Basada en la novela histórica del mismo nombre de Robert Littell, The company es un thriller de acción que rastrea las actividades de una CIA sometida al fuego continuo del KGB a través de medio mundo, desde Moscú hasta Berlín, desde Budapest hasta Londres, desde Washington hasta Cuba.
Una de las claves de su éxito es su potente reparto encabezado por Chris O’Donnell (Límite vertical), Alfred Molina (Seda) y Michael Keaton (Batman). Además, la fiel recreación de los lugares así como su cuidada ambientación (los pasos en las zonas de ocupación en Berlín de los años 50 o los tanques soviéticos en las calles de Budapest en 1956, por ejemplo) son algunos de los aspectos más valorados por la crítica y el público en general. Todo ello con un presupuesto de 38 millones de dólares.
La serie, que cuenta con seis nominaciones a los Emmys, está producida por Ridley Scott y Tony Scott (Numb3rs, Los pilares de la tierra -miniserie que acaba de adquirir Cuatro-). The company fue emitida en agosto de 2007 por la cadena americana TNT, que calificó este trabajo como el evento televisivo del año.

La historia de un espía
Tres jóvenes idealistas, amigos de la universidad son reclutados para el mundo del espionaje: Jack McAuliffe (Chris O'Donnell) y Leo Kritzky (Alessandro Nivola) para la CIA y Yevgeny Tsipin (Rory Cochrane) para el KGB. Años después, se encuentran en bandos opuestos durante la Guerra Fría.

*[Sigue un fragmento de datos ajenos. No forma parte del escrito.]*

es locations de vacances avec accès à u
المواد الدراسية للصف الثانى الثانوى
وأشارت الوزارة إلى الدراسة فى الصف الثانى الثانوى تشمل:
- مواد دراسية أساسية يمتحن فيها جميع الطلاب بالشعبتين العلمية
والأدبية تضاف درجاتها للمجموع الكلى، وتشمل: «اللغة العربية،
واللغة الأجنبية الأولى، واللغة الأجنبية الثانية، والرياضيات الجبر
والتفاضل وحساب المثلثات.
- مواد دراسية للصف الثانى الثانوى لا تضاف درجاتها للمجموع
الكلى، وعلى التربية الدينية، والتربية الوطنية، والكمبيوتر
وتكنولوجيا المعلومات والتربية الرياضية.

Joven, elegante, inexperimentado e ingenuo, Jack McCauliffe es enviado a la legendaria base de Berlín para trabajar con un hombre que se convertirá en su mentor: el excéntrico y original Harvey Torriti, alias El hechicero (Alfred Molina). Jack y El hechicero se sentirán presos de su doble vida, combatiendo a un enemigo amoral y evasivo pero formidable, y librando una batalla implacable y mortal dentro de la misma CIA.
Con la colaboración del Jefe de Contrainteligencia, James Angleton (Michael Keaton), vivirán el infierno de descubrir a los topos que se esconden en sus propias filas antes de que las operaciones que emprende la compañía sean boicoteadas y neutralizadas.
A medida que profundizan en el juego del espionaje, algunos de estos agentes y dobles agentes son capaces de mantener la cabeza fría y de no implicarse personalmente. No es el caso de Jack, a quién el coste de vidas humanas le llega a afectar profundamente. Además, su lucha contra el amor que siente por una atractiva informadora enemiga se volverá cada vez más difícil.